The intrusion of the magma heated up the surrounding rock into which it had been emplaced. This heating up forms what is termed a contact metamorphic aureole (a metamorphic zone of effect). The Emerald Creek Monzonite had heated the muds in the surrounding deep sea Coramba Bed rocks to such an extent that new minerals were formed including very small but abundant crystals of biotite mica. Biotite mica forms at approximately 500 degrees Celsius (but varies by pressure) and disintegrates when hotter than about 800 degrees. Therefore the temperature of the molten rock was probably at least this. This type of contact metamorphic rock is referred to as hornfels.

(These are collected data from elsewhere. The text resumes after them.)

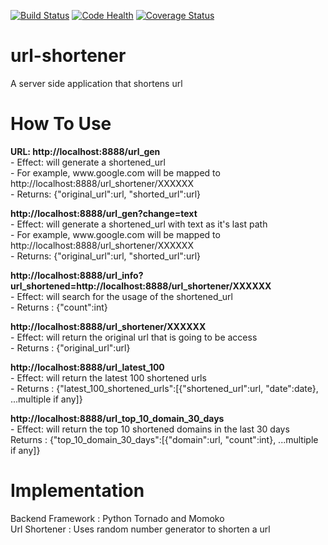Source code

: [![Build Status](https://travis-ci.org/mxlei01/Url-Shortener.svg)](https://travis-ci.org/mxlei01/Url-Shortener)
[![Code Health](https://landscape.io/github/mxlei01/Facebook-Group-Sentiment-Analysis/master/landscape.svg?style=flat)](https://landscape.io/github/mxlei01/Facebook-Group-Sentiment-Analysis/master)
[![Coverage Status](https://coveralls.io/repos/mxlei01/Url-Shortener/badge.svg?branch=master&service=github)](https://coveralls.io/github/mxlei01/Url-Shortener?branch=master)

# url-shortener
A server side application that shortens url

# How To Use
<p>
	<b> URL: http://localhost:8888/url_gen </b>
	<br>
	- Effect: will generate a shortened_url
	<br>
	- For example, www.google.com will be mapped to http://localhost:8888/url_shortener/XXXXXX
	<br>
	- Returns: {"original_url":url, "shorted_url":url}
</p>

<p>
	<b> http://localhost:8888/url_gen?change=text </b>
	<br>
	- Effect: will generate a shortened_url with text as it's last path
	<br>
	- For example, www.google.com will be mapped to http://localhost:8888/url_shortener/XXXXXX
	<br>
	- Returns: {"original_url":url, "shorted_url":url}
</p>

<p>
	<b> http://localhost:8888/url_info?url_shortened=http://localhost:8888/url_shortener/XXXXXX </b>
	<br>
	- Effect: will search for the usage of the shortened_url
	<br>
	- Returns : {"count":int}
</p>

<p>
	<b> http://localhost:8888/url_shortener/XXXXXX </b>
	<br>
	- Effect: will return the original url that is going to be access
	<br>
	- Returns : {"original_url":url}
</p>

<p>
	<b> http://localhost:8888/url_latest_100 </b>
	<br>
	- Effect: will return the latest 100 shortened urls
	<br>
	- Returns : {"latest_100_shortened_urls":[{"shortened_url":url, "date":date}, ...multiple if any]}
</p>

<p>
	<b> http://localhost:8888/url_top_10_domain_30_days </b>
	<br>
	- Effect: will return the top 10 shortened domains in the last 30 days
	<br>
	Returns : {"top_10_domain_30_days":[{"domain":url, "count":int}, ...multiple if any]}
</p>

# Implementation
Backend Framework : Python Tornado and Momoko
<br>
Url Shortener : Uses random number generator to shorten a url

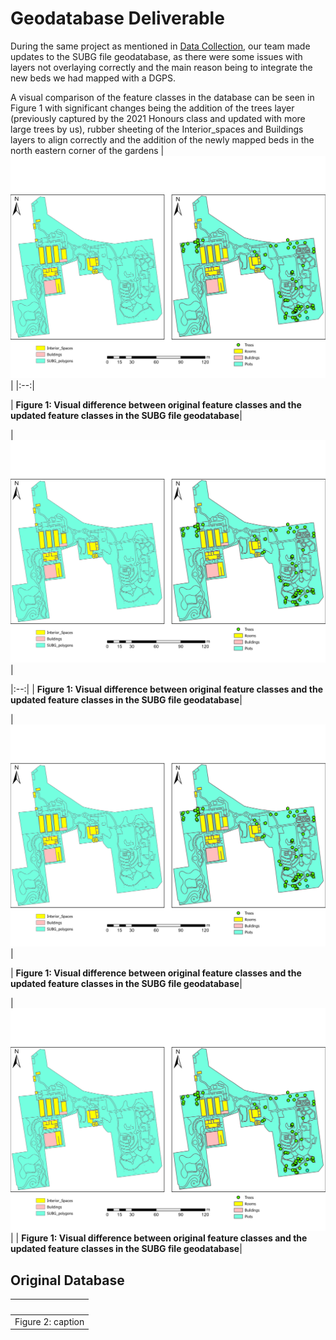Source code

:# Geodatabase Deliverable

During the same project as mentioned in [Data Collection](../pages/data_collect.md), our team made updates to the SUBG file geodatabase, as there were some issues with layers not overlaying correctly and the main reason being to integrate the new beds we had mapped with a DGPS.

A visual comparison of the feature classes in the database can be seen in Figure 1 with significant changes being the addition of the trees layer (previously captured by the 2021 Honours class and updated with more large trees by us), rubber sheeting of the Interior_spaces and Buildings layers to align correctly and the addition of the newly mapped beds in the north eastern corner of the gardens 
| ![diff](../media/diff.png) |
|:--:|


| <b>Figure 1: Visual difference between original feature classes and the updated feature classes in the SUBG file geodatabase</b>|


| ![diff](../media/diff.png) |


|:--:|
| <b>Figure 1: Visual difference between original feature classes and the updated feature classes in the SUBG file geodatabase</b>|


| ![diff](../media/diff.png) |

| <b>Figure 1: Visual difference between original feature classes and the updated feature classes in the SUBG file geodatabase</b>|


| ![diff](../media/diff.png) |
| <b>Figure 1: Visual difference between original feature classes and the updated feature classes in the SUBG file geodatabase</b>|

## Original Database

|![]()|
|:---:|
|Figure 2: caption|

It is an interesting example how little aspects again can tell a lot about how rock forms. Preferred orientation of xenolith inclusions and the formation of biotite in the surrounding rock show both the direction that the magma was moving and its temperature at the time. Have a look if you are in the area and see if you can spot some of the xenoliths. Those that are really in the know can say that the Emerald Creek Monzonite seems to have been incorrectly named.

References/Bibliography:

*Chisholm, E.I., Blevin, P.L. and Simpson, C.J. 2014. New SHRIMP U–Pb zircon ages from the New England Orogen, New South Wales: July 2012–June 2014. Record 2014/52. Geoscience Australia
*Korsch, R.J. 1971. Palaeozoic Sedimentology and Igneous Geology of the Woolgoolga District, North Coast, New South Wales. Journal and Proceedings of the Royal Society of New South Wales. Vol. 104.
*Korsch, R.J. 1978. Stratigraphic and Igneous Units in the Rockvale-Coffs Harbour Region, Northern New South Wales. Journal and Proceedings of the Royal Society of New South Wales. Vol. 111.